Some Dubai patients' identification information was accessed during the incident, but the hospital does not believe that patient health records have been compromised, the spokesman said.
“We take the privacy of our patients very seriously and we have contacted all affected patients to let them know about the incident,” he said.
The hospital said it is working with a leading cyber security specialist agency, which it did not name, and is taking proactive measures to “strengthen our network and website security".
Moorfields, which is based in the UK with international locations in Dubai and Abu Dhabi, provides a range of eye healthcare services.
DarkTracer, a darkweb criminal intelligence profiling investigation platform, on Sunday tweeted that Moorfields NHS UK and Dubai were the target of a cyber attack.
Moorfields Eye Hospital NHS Foundation Trust in London could not be reached for comment.
Corporate users were the target of 38 per cent of the 25,811 financial malware attacks recorded in the UAE during the first half of the year.
Hackers exploited remote working vulnerabilities amid the Covid-19 pandemic, cyber security company Kaspersky said in July.
While the number of financial malware attacks was down compared to the same period a year ago, the proportion of corporate users singled out by cyber criminals is on the rise, the Moscow-based company said
Victims in the UAE lose $746 million a year to cyber crime, according to UK technology comparison website Comparitech.

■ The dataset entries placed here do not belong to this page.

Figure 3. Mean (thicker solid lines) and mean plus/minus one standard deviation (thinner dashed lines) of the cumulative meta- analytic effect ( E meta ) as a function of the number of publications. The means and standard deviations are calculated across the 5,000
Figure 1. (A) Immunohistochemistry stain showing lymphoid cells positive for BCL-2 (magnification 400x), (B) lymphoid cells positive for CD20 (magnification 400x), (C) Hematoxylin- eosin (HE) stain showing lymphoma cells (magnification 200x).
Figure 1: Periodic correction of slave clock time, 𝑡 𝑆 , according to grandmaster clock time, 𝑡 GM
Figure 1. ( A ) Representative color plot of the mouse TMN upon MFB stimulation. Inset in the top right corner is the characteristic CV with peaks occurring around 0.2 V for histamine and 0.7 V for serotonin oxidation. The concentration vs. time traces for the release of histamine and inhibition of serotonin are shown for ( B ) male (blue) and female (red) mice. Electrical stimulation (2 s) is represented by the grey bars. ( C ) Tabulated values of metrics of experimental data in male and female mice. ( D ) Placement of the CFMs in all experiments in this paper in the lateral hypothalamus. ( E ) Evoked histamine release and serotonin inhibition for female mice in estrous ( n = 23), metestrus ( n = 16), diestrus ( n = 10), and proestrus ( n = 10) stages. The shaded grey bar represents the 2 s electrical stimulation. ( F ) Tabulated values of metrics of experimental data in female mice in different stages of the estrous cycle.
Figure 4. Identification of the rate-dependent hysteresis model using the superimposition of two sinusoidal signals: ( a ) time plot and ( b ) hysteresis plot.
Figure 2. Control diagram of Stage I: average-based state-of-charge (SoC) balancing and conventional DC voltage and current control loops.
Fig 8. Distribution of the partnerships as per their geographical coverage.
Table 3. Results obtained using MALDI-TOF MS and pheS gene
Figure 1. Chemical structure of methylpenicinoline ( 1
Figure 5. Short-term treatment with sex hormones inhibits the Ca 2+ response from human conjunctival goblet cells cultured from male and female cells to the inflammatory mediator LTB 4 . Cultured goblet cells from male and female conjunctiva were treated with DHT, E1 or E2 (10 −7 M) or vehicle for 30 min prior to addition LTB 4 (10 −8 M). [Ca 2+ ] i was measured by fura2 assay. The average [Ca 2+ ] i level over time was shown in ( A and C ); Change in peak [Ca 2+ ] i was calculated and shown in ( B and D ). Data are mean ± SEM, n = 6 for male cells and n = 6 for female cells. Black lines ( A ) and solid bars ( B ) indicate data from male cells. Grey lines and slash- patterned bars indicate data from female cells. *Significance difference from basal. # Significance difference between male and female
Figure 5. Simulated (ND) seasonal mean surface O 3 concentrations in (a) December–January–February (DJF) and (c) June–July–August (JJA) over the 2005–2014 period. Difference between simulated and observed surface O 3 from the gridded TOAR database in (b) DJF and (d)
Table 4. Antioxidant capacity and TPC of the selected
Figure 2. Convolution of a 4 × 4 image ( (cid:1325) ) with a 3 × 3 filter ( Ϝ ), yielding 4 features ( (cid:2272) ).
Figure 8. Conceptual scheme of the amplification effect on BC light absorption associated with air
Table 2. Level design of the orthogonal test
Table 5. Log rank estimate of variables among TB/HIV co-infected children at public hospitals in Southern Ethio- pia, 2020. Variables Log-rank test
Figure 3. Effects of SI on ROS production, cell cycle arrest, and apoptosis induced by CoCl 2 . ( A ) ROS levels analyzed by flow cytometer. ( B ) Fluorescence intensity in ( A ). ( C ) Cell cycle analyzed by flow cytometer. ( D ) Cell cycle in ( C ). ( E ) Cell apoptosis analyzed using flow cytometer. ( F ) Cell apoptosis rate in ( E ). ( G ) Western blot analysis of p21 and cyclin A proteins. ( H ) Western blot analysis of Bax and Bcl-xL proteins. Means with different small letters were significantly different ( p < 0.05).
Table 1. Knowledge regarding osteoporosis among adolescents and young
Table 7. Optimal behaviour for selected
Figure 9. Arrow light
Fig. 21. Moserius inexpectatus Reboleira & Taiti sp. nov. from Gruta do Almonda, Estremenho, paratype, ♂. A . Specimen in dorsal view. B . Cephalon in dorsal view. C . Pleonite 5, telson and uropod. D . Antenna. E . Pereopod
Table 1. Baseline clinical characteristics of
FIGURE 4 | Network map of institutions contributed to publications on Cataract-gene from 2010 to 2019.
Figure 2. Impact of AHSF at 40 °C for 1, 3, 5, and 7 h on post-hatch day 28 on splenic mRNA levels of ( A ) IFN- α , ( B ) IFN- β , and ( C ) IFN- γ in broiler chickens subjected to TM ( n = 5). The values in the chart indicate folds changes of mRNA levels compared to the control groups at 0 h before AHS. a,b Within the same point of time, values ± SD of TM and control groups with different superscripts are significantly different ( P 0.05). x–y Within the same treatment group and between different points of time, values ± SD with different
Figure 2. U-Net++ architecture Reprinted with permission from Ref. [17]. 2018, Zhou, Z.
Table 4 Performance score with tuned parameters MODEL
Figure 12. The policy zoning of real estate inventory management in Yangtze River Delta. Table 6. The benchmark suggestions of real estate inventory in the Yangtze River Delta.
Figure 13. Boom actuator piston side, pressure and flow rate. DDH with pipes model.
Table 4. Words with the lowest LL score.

Victims of cyber crime worldwide lose $318 billion each year, the Comparitech study found.
About 71.1 million people in the world fall victim to cyber crime each year – which equates to nearly 900 victims per 100,000 people. The average victim’s loss is $4,476 per cyber crime, the Comparitech research showed.
Remote working and rapid digital transformation because of the Covid-19 pandemic resulted in an increase in cyber crime globally.
Cyber security threats and greater restrictions in global data flows are among the 10 top geopolitical risks in 2021, consultancy Eurasia Group said in its Top risks 2021 report.
As more people work remotely and stay online for longer due to coronavirus-related restrictions, there will be an increase in their exposure to cyber attacks, the consultancy said.